Rationale: Individuals with cystic fibrosis have a genetic disorder that causes mucus to be thick and sticky, leading to blockages in the lungs and digestive system. This mucus buildup makes them more susceptible to severe respiratory infections, which can ultimately result in premature death in their 20s. Tay-Sachs disease (Choice A) is a genetic disorder that affects the nervous system, not typically causing respiratory infections. Turner syndrome (Choice C) and Klinefelter syndrome (Choice D) are chromosomal disorders that do not directly lead to the respiratory issues observed in cystic fibrosis.

3. What causes cystic fibrosis?

• A. Sex-linked abnormality.
• B. Abnormality in the 21st pair of chromosomes.
• C. Recessive gene.
• D. Single segment found only on the Y chromosome.

Correct answer: C

Rationale: Cystic fibrosis is a genetic disorder caused by inheriting two copies of a recessive gene, one from each parent. This means that both parents must carry at least one copy of the faulty gene for a child to inherit the condition. Choice A is incorrect because cystic fibrosis is not linked to the sex chromosomes. Choice B is incorrect as cystic fibrosis is not caused by an abnormality in the 21st pair of chromosomes but by a specific gene mutation. Choice D is also incorrect as cystic fibrosis is not related to the Y chromosome, which is specific to males.

4. Which of the following pairs of bases is present in the rungs of the ladder-like structure of deoxyribonucleic acid (DNA)?

• A. Cytosine with guanine.
• B. Rhodamine with biotin.
• C. Diaminopurine with ribozyme.
• D. Serine with tyrosine.

Correct answer: A

Rationale: The correct answer is A: Cytosine with guanine. In the DNA double helix, cytosine always pairs with guanine forming a base pair, and adenine pairs with thymine. These complementary base pairs form the rungs of the ladder-like structure of DNA. Choice B, Rhodamine with biotin, is incorrect as they are not base pairs found in DNA. Choice D, Serine with tyrosine, is incorrect as they are amino acids, not DNA bases. Choice C, Diaminopurine with ribozyme, is also incorrect as ribozyme is an enzyme, not a base, and diaminopurine is not one of the standard bases found in DNA.

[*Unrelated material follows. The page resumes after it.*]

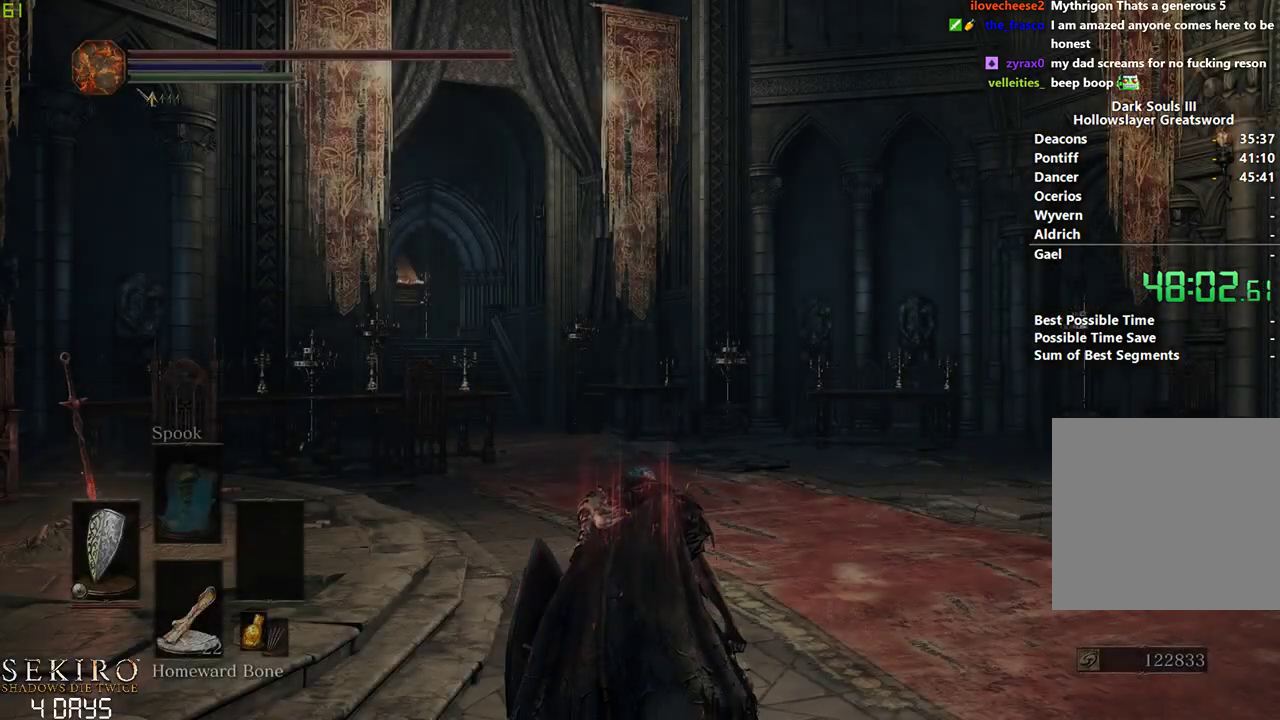
{"buttons": ["B"], "left_stick": "center", "right_stick": "right", "events": [[317, "right_stick", "right"]]}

5. Which procedure is used to detect neural tube defects such as spina bifida and certain chromosomal abnormalities?

• A. Artificial insemination
• B. Amniocentesis
• C. Endometriosis
• D. Alpha-fetoprotein (AFP) assay

Correct answer: D

Rationale: The correct answer is the Alpha-fetoprotein (AFP) assay. This blood test measures the level of AFP in a pregnant woman's blood, aiding in the detection of neural tube defects and certain chromosomal abnormalities in the fetus. Choice A, artificial insemination, is a method used to facilitate fertilization and is not related to detecting fetal abnormalities. Choice B, amniocentesis, involves collecting amniotic fluid for genetic testing, not directly measuring AFP levels. Choice C, endometriosis, is a medical condition involving abnormal tissue growth and is not a procedure for detecting fetal abnormalities. Therefore, the Alpha-fetoprotein (AFP) assay is the most appropriate option for detecting neural tube defects such as spina bifida and certain chromosomal abnormalities.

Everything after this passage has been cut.